▶ [YOUR TASKS]:
(1) Rewrite the arbitration decision between "Consideration" and "is ‘yes’ or ‘no’.", inclusive, replacing "arbitration" with "hearing".
(2) In the arbitration decision, what loading does Clause 6.3 of the Agreement provide?

▶ [PASSAGE PROVIDED]:
- - -

The Applicant’s submissions in reply
- [54]The Union filed reply submissions on 10 May 2023. The Union submits that ‘there is not much in the respondent’s submissions of relevance to the argument we have advanced’. However, the Union submits that it is clear that cl 6.3.4 of the 2019 Agreement says that some positions are required to be present for ten days per fortnight. The Union says that it follows that if Mrs Elliot-Perkins is not present for ten days per fortnight, the Council must find another employee to work the balance of the days required of the position.
- [55]The Union says that the Council’s submissions have failed to address the proposition advanced by the Union that Council has not initiated the process at cl 6.3.7 of the agreement or given Mrs Elliot-Perkins any notice of its intention to do so.
- [56]The Union says it follows that Mrs Elliot-Perkins is entitled to work a pro-rata ten-day fortnight and to be remunerated at the loaded rate.
Consideration
- [57]This is an arbitration being undertaken on the papers. The parties have not led evidence and I have not been provided with additional extrinsic material. I have therefore considered the arguments of the parties with regard to the operation of the relevant provisions and why they say the answer to the question for arbitration is ‘yes’ or ‘no’.
- [58]The entitlement Mrs Elliot-Perkins has under cl 9.5.14 is to return to the position she held immediately before taking the leave. This position is that of Senior Coastal Engineer. It follows that Mrs Elliot-Perkins would be entitled to return to that role at the relevant classification, being Level 8. The relevant tables at Schedule 2 calculate the pay rate for the classification for the nine-day fortnight or the ten-day fortnight.
- [59]The controversy that has arisen in this situation is that Mrs Elliot-Perkins, at the time she commenced leave, was working a ten-day fortnight basis and was therefore being remunerated as such. Clause 6.3 of the Agreement provides a 14% loading in recognition of the requirement to be present over ten days per fortnight and therefore not able to enjoy a rostered day off (‘RDO’) arrangement:
… This additional, all purpose payment will form part of the employee’s base salary and is paid to compensate employees for working a ten (10) day fortnight without a Rostered Day Off.

- - -

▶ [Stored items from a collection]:

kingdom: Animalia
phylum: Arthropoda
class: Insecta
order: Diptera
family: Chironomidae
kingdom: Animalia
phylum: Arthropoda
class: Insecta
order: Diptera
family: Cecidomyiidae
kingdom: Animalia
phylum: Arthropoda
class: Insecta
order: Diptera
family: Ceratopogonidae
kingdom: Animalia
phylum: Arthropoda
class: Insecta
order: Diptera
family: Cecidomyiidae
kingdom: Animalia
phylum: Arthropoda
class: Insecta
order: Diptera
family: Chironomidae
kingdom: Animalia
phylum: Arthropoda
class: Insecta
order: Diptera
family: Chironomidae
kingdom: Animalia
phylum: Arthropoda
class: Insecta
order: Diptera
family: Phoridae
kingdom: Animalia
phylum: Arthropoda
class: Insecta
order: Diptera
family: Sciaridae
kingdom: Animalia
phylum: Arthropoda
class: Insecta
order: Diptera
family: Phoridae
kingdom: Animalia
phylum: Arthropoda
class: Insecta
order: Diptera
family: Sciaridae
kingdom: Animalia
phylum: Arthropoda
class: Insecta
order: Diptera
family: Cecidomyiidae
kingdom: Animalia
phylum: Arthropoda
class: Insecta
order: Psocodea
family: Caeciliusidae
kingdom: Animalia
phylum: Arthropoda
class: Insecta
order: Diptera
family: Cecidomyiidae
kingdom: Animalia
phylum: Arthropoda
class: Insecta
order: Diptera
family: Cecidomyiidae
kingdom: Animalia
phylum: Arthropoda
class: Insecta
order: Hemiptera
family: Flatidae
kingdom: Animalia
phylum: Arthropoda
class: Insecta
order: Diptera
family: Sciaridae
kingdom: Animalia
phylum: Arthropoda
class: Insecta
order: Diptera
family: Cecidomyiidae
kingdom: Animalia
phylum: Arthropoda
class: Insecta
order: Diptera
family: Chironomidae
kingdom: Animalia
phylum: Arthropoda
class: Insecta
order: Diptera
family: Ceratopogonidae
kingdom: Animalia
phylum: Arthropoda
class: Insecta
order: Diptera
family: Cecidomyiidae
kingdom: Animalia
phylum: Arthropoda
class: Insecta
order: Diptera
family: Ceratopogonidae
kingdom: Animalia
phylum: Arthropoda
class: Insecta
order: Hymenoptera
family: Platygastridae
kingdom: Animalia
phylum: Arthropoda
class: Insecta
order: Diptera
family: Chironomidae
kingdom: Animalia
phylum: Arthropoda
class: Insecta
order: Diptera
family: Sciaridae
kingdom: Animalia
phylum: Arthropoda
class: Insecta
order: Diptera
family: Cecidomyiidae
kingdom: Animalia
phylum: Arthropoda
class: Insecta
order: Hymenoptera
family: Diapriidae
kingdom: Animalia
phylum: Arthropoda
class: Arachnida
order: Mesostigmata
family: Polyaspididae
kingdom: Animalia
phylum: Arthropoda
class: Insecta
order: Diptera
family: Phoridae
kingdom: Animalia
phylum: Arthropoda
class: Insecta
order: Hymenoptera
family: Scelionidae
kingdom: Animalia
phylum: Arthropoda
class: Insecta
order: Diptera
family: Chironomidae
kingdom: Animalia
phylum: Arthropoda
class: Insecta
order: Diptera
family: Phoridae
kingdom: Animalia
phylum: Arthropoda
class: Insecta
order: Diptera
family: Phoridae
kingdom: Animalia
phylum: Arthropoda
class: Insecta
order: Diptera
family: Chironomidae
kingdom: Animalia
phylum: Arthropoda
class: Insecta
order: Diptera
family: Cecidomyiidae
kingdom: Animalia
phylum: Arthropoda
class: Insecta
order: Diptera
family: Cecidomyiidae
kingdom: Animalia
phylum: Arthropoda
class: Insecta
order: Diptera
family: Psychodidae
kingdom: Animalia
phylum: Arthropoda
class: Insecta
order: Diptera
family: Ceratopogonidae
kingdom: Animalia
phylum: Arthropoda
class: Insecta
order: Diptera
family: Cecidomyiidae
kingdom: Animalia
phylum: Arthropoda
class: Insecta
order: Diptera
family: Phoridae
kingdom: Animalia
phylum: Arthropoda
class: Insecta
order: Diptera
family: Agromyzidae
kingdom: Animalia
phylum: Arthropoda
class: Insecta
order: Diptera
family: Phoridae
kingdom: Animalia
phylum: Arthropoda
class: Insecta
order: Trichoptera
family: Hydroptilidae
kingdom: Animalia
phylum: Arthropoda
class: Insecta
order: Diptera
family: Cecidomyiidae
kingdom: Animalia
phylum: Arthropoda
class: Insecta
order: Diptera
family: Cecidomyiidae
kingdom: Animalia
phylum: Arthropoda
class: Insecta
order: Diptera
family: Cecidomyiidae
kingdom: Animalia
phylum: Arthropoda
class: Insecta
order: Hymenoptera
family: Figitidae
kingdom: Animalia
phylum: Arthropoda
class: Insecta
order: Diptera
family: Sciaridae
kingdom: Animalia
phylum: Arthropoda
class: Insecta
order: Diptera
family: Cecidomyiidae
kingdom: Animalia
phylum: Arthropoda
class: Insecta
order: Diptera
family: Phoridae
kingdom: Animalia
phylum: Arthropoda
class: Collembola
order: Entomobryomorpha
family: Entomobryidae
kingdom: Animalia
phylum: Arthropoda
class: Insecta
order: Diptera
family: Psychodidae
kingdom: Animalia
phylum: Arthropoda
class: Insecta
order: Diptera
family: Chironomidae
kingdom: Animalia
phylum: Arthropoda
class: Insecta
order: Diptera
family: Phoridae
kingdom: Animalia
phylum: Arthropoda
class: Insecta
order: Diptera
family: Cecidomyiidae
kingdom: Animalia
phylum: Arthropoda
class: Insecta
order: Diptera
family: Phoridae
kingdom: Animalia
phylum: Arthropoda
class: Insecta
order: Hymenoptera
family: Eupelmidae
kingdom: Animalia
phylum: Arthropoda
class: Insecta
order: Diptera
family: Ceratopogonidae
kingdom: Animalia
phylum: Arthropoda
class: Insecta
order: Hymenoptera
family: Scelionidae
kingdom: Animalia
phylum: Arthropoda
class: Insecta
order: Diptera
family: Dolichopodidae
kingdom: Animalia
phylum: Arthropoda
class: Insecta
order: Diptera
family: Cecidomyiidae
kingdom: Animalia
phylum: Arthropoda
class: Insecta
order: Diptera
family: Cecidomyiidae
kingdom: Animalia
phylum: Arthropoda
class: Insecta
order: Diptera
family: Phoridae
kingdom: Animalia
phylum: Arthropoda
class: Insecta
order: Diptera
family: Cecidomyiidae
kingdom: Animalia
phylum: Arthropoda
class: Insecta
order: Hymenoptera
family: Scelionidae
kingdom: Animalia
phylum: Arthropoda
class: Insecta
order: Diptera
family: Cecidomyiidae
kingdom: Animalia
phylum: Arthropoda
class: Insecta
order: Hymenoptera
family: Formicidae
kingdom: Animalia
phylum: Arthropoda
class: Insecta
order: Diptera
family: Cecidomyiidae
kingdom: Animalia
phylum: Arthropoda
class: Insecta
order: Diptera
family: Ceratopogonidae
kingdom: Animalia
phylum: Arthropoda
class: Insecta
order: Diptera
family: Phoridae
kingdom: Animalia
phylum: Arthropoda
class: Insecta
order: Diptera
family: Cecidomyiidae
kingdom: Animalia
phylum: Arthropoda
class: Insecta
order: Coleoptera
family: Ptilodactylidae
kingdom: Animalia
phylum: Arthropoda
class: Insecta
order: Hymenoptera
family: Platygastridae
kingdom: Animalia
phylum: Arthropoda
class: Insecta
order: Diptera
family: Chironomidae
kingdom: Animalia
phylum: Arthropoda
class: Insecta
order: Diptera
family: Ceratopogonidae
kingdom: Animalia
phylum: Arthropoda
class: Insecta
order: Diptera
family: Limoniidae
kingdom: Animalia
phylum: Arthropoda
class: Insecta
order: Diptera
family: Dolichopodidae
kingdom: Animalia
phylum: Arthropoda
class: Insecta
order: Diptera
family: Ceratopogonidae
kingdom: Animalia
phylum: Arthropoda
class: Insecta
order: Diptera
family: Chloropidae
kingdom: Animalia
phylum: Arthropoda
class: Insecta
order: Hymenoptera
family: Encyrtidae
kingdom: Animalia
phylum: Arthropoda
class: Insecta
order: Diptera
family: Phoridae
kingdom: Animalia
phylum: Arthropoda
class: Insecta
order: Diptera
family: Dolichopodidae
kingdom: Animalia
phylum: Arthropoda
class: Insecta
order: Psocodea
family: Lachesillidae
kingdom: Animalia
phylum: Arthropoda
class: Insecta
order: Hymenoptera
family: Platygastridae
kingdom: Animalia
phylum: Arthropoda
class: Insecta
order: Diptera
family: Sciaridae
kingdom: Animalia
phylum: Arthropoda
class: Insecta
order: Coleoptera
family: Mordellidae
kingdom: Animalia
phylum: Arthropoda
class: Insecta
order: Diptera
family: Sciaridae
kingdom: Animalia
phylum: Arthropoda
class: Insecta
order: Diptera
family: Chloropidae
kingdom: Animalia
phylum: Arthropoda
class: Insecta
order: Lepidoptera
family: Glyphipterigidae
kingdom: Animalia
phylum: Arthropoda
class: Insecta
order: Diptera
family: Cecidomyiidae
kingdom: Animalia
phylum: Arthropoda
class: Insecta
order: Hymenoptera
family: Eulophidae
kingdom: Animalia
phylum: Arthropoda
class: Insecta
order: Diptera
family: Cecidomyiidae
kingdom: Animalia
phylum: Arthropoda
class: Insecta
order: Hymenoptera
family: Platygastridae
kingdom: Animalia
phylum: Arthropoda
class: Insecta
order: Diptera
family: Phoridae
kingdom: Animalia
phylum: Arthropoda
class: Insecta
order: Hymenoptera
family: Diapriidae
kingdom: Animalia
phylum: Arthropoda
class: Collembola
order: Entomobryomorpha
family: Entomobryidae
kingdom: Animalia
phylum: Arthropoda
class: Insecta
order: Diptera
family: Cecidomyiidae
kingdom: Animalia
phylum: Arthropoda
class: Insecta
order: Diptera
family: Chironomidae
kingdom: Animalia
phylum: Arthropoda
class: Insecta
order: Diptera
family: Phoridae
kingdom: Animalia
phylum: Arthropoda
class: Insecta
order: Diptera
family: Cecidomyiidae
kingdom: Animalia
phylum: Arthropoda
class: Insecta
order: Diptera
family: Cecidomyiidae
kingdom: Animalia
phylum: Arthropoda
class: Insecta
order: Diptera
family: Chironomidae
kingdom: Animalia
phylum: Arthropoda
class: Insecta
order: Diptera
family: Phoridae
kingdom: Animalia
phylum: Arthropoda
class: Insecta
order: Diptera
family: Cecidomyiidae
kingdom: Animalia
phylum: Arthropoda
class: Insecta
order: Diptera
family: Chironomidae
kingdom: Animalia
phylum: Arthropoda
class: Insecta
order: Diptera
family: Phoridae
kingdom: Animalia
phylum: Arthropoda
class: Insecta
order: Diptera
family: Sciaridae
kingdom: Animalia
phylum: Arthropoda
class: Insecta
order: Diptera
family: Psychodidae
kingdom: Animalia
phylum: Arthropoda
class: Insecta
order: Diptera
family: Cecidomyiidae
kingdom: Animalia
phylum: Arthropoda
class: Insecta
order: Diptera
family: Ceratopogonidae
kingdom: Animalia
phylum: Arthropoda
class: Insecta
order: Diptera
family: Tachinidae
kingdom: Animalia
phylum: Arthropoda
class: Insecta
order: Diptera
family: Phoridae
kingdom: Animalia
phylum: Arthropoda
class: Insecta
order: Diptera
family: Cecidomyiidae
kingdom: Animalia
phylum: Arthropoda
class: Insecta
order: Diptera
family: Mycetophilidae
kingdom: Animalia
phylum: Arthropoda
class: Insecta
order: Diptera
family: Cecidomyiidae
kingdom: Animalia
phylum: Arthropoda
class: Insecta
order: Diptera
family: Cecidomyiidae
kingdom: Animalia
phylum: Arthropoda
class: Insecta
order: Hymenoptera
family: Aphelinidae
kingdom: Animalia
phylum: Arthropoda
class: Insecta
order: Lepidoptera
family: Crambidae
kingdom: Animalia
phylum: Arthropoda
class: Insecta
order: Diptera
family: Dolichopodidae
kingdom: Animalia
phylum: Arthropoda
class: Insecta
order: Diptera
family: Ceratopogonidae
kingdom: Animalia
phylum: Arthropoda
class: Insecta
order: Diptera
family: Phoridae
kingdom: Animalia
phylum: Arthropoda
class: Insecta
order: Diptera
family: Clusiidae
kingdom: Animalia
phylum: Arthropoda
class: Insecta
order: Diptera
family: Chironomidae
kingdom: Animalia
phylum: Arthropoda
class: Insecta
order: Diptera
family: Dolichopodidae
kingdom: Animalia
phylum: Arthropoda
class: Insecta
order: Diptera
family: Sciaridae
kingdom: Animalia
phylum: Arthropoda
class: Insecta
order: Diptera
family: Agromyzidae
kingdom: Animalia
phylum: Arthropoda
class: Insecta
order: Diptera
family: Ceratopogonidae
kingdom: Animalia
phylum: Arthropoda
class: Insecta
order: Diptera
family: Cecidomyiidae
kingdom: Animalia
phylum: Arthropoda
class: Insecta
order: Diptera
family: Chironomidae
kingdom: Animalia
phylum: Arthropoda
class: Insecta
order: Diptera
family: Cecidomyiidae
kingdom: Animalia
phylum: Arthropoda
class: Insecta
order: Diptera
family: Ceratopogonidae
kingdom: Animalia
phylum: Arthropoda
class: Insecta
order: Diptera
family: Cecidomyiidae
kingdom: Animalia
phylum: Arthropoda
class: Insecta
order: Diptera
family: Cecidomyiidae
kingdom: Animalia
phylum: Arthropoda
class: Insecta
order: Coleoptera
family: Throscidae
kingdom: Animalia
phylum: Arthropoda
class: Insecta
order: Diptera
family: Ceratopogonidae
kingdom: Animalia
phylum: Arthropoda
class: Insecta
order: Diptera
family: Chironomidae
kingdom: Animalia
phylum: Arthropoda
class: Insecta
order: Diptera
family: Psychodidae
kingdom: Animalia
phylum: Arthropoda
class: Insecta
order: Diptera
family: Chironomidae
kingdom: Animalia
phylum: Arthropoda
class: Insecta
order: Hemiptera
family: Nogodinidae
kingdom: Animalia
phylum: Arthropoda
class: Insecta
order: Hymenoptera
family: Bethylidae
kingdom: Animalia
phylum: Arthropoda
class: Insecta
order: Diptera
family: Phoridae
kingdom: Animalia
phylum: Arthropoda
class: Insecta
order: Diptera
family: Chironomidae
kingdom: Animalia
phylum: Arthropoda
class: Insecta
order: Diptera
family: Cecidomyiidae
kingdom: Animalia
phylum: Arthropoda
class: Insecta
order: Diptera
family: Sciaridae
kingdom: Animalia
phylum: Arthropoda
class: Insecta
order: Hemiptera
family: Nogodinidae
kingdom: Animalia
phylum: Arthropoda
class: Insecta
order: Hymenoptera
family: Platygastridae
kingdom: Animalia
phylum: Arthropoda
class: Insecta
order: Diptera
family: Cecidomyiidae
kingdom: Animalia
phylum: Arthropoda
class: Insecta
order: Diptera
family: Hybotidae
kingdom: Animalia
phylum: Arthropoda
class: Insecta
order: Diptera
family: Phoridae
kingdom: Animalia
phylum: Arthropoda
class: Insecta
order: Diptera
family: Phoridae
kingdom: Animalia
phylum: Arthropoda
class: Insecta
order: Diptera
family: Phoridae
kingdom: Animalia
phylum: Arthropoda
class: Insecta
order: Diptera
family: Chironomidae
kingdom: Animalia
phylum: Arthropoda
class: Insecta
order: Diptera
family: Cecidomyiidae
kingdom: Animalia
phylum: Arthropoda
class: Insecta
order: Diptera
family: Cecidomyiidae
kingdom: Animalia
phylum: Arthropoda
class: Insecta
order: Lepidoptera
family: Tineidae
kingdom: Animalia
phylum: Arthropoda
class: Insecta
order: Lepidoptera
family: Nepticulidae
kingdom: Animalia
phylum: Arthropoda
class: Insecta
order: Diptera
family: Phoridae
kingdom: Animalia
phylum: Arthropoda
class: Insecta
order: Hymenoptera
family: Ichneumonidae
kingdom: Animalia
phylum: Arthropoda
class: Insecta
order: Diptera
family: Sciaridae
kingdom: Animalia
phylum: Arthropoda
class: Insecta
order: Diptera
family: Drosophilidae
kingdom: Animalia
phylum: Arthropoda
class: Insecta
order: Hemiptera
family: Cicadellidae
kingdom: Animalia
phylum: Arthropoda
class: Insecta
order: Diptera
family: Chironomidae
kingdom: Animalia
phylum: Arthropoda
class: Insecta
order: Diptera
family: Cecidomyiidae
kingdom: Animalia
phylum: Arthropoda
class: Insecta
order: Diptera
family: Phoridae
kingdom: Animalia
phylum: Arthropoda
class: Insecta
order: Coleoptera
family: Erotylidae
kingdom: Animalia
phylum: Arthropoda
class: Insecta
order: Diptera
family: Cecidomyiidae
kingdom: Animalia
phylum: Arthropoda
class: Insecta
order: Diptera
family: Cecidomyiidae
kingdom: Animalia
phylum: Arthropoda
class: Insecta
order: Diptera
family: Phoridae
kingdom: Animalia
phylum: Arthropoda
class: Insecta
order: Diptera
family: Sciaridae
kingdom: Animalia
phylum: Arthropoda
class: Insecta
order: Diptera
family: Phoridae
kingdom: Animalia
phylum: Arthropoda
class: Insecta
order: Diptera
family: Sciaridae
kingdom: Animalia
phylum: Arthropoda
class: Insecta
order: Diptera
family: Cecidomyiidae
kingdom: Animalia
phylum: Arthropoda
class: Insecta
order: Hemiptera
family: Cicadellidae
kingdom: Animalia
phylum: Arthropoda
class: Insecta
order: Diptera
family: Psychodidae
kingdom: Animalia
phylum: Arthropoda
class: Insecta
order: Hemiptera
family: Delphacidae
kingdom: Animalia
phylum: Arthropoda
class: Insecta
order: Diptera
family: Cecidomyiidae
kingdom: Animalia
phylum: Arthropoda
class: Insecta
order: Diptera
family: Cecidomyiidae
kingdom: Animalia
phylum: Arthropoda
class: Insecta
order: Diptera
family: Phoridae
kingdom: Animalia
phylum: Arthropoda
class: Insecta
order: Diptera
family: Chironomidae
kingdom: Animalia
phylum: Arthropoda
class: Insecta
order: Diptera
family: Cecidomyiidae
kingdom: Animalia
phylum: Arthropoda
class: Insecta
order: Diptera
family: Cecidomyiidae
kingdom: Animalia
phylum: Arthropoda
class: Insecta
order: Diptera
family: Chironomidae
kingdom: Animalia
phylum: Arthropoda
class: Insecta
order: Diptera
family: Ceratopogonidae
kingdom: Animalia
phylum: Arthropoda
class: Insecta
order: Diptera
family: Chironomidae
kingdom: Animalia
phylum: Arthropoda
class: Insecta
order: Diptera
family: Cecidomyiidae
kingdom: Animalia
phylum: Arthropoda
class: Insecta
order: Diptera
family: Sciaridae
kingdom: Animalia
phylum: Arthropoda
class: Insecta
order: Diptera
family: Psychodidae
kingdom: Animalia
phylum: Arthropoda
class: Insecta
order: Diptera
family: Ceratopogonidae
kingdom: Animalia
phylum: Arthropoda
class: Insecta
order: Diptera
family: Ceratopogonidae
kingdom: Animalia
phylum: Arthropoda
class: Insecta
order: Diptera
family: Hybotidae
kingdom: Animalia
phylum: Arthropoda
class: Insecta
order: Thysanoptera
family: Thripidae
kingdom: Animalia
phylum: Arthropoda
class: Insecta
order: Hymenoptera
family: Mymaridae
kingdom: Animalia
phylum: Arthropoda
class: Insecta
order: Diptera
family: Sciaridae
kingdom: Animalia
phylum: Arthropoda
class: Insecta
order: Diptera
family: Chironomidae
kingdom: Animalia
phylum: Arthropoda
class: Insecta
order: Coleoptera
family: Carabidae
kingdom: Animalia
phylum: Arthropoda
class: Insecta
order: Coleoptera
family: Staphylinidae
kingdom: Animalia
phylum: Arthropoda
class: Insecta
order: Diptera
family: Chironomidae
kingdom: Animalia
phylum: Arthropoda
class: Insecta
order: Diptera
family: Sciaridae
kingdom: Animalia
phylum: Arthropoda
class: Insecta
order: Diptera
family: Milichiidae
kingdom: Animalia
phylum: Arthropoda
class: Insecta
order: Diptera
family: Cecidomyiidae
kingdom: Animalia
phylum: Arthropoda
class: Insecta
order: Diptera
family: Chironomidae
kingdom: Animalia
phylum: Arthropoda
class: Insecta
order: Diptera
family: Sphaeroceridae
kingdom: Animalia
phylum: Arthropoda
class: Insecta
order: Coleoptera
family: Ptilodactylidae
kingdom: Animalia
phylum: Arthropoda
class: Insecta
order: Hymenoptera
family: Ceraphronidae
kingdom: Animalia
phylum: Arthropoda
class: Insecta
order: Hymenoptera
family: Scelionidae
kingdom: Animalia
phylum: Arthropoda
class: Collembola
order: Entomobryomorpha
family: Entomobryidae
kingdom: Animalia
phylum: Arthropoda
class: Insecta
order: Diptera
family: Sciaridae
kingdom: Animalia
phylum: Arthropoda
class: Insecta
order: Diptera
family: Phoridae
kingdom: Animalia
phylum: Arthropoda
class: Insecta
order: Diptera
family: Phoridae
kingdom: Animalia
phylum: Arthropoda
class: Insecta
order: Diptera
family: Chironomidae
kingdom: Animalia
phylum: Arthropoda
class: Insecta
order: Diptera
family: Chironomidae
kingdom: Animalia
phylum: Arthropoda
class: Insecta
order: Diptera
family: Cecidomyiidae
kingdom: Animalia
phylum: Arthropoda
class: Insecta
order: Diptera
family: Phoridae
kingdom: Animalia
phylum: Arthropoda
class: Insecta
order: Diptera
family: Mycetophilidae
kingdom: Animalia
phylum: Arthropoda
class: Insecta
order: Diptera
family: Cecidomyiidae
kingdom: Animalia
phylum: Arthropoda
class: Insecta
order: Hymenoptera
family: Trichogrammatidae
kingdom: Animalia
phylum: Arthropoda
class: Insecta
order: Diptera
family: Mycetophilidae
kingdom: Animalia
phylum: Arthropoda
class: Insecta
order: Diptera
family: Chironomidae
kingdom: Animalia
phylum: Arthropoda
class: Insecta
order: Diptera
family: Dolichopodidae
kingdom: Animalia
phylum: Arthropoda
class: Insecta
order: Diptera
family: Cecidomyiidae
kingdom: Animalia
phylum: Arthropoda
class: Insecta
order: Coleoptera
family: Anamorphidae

- - -

▶ [ANSWERS TO THE PROBLEMS]:
(1)
Consideration
- [57]This is an hearing being undertaken on the papers. The parties have not led evidence and I have not been provided with additional extrinsic material. I have therefore considered the arguments of the parties with regard to the operation of the relevant provisions and why they say the answer to the question for hearing is ‘yes’ or ‘no’.

(2) A 14% loading, in recognition of the requirement to be present over ten days per fortnight.